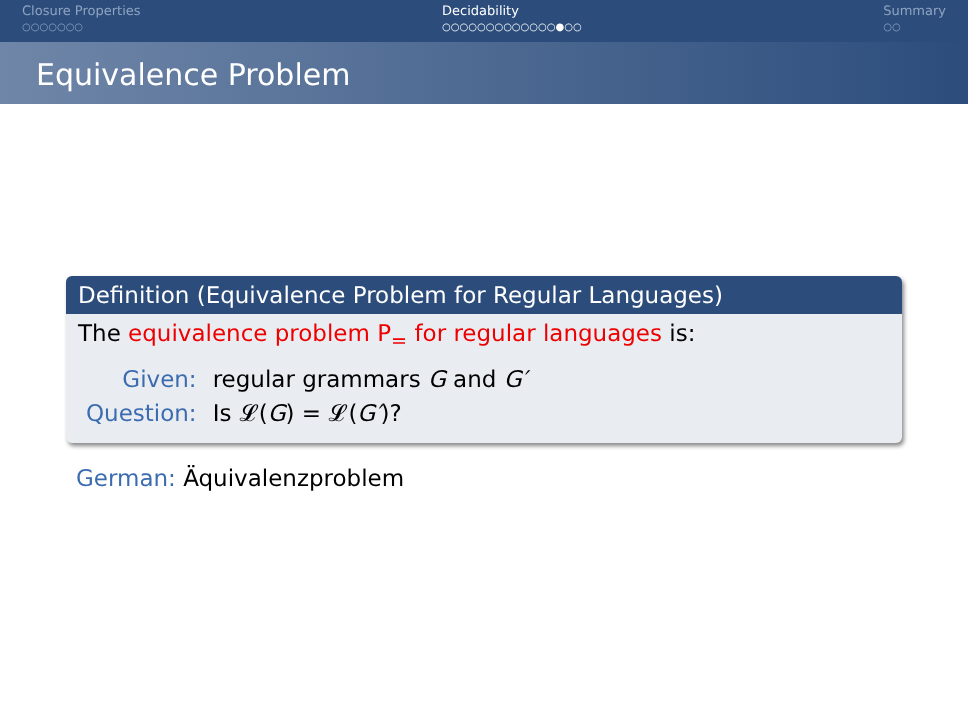Closure Properties
○○○○○○○
Decidability
○○○○○○○○○○○○○●○○
Summary
○○
Equivalence Problem
Definition (Equivalence Problem for Regular Languages)
The equivalence problem P<sub>=</sub> for regular languages is:
| Given: | regular grammars G and G′ |
| Question: | Is 𝓛( G ) = 𝓛( G′ )? |
German: Äquivalenzproblem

-=-=-

The whole listing should be retyped word for word; none of its pictures belong in the copy.

Closure Properties
○○○○○○○
Decidability
○○○○○○○○○○○○○●○○
Summary
○○
Equivalence Problem
Definition (Equivalence Problem for Regular Languages)
The equivalence problem P<sub>=</sub> for regular languages is:
| Given: | regular grammars G and G′ |
| Question: | Is 𝓛( G ) = 𝓛( G′ )? |
German: Äquivalenzproblem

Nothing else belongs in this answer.